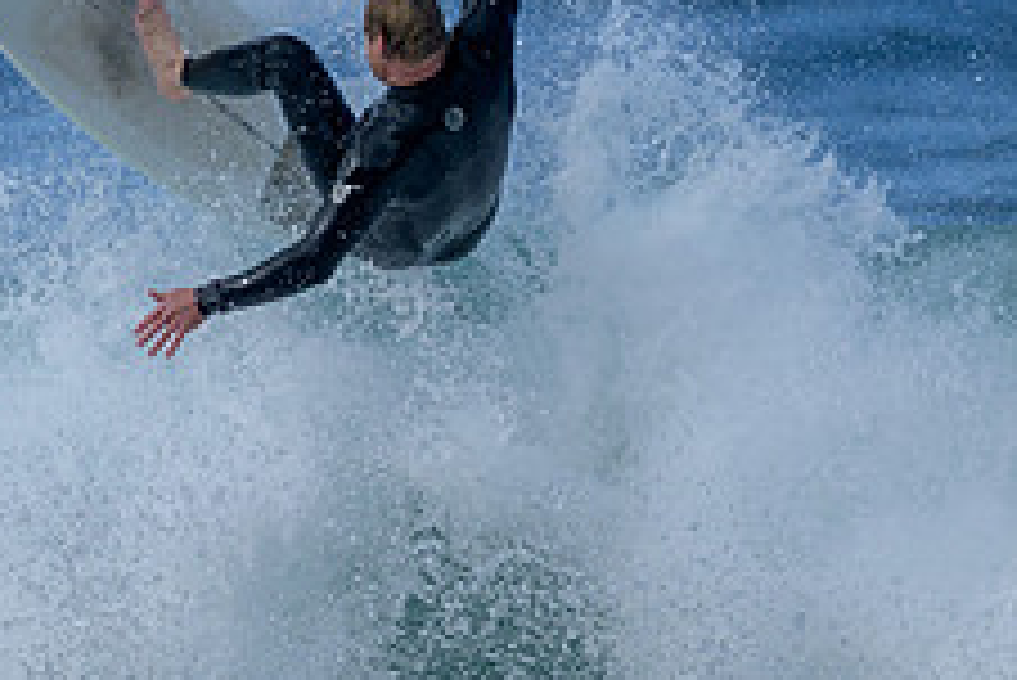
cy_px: 345
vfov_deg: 0.7
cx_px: 382
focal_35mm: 2054
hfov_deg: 1.0
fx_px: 58060
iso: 360
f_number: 6.3
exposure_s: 1/2500
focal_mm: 800
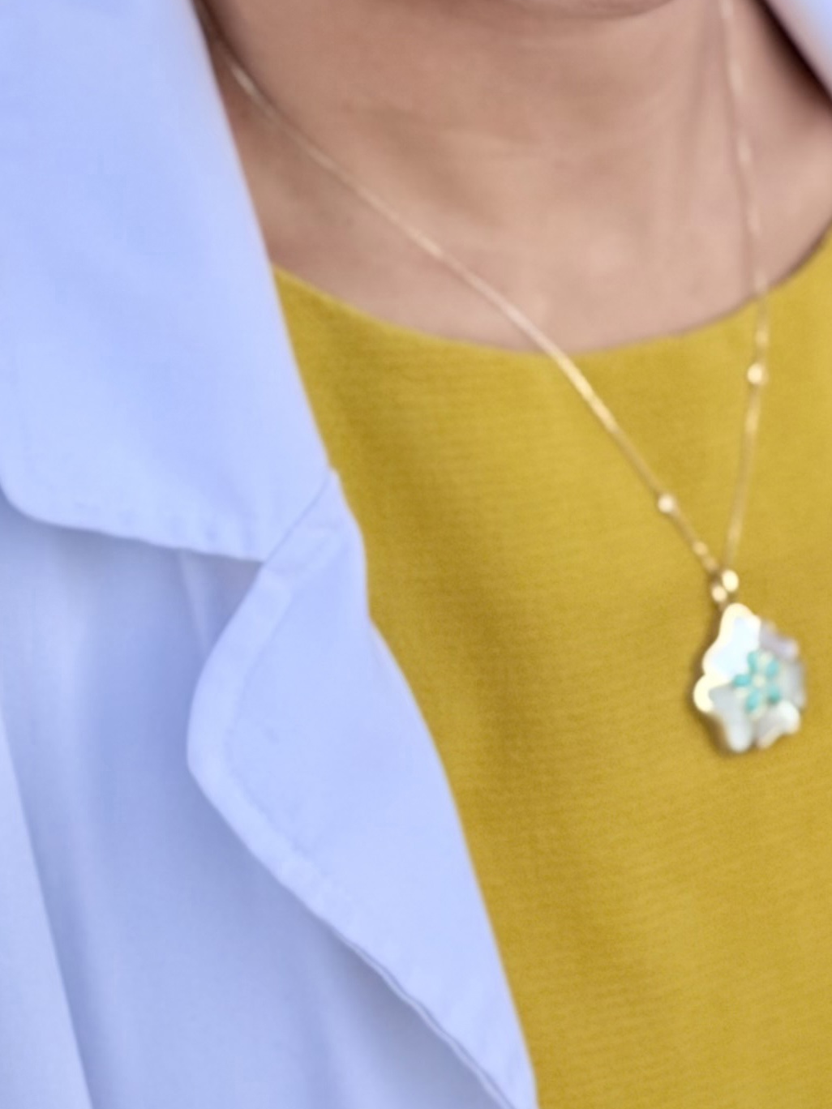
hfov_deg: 11.8
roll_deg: +1.4
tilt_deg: -14.5
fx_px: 4038
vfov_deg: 15.1
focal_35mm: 126
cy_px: -186
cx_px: 444
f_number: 1.78
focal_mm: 6.76
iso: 64
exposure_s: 1/409
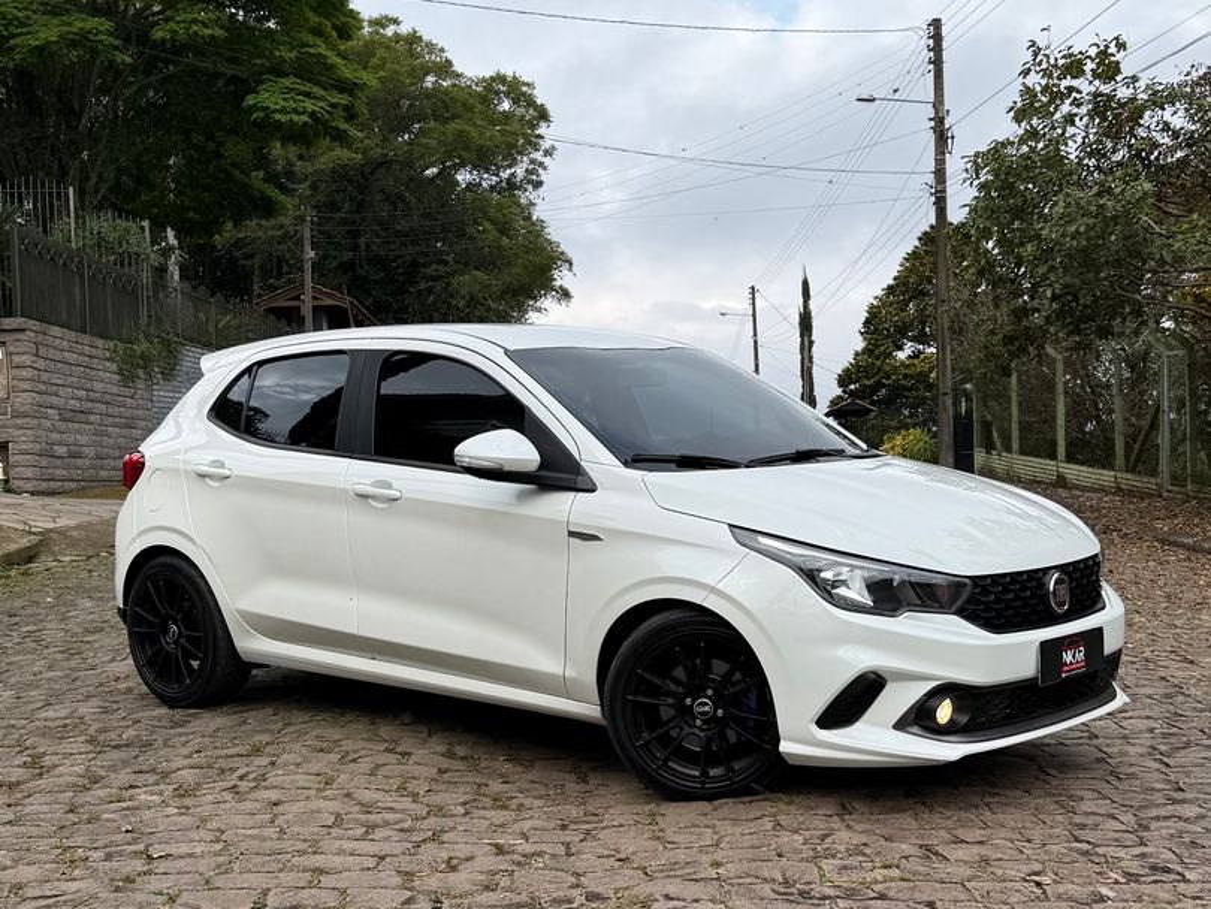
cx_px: 606
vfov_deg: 56.8
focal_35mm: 24
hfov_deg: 71.6
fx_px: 840
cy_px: 454
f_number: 1.78
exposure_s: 1/1618
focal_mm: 6.76
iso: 80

## What is needed:
Restate the material above word for word, so that nothing changes except that the pictures are gone.

## Solution for this problem:
cy_px: 345
vfov_deg: 0.7
cx_px: 382
focal_35mm: 2054
hfov_deg: 1.0
fx_px: 58060
iso: 360
f_number: 6.3
exposure_s: 1/2500
focal_mm: 800
hfov_deg: 11.8
roll_deg: +1.4
tilt_deg: -14.5
fx_px: 4038
vfov_deg: 15.1
focal_35mm: 126
cy_px: -186
cx_px: 444
f_number: 1.78
focal_mm: 6.76
iso: 64
exposure_s: 1/409
cx_px: 606
vfov_deg: 56.8
focal_35mm: 24
hfov_deg: 71.6
fx_px: 840
cy_px: 454
f_number: 1.78
exposure_s: 1/1618
focal_mm: 6.76
iso: 80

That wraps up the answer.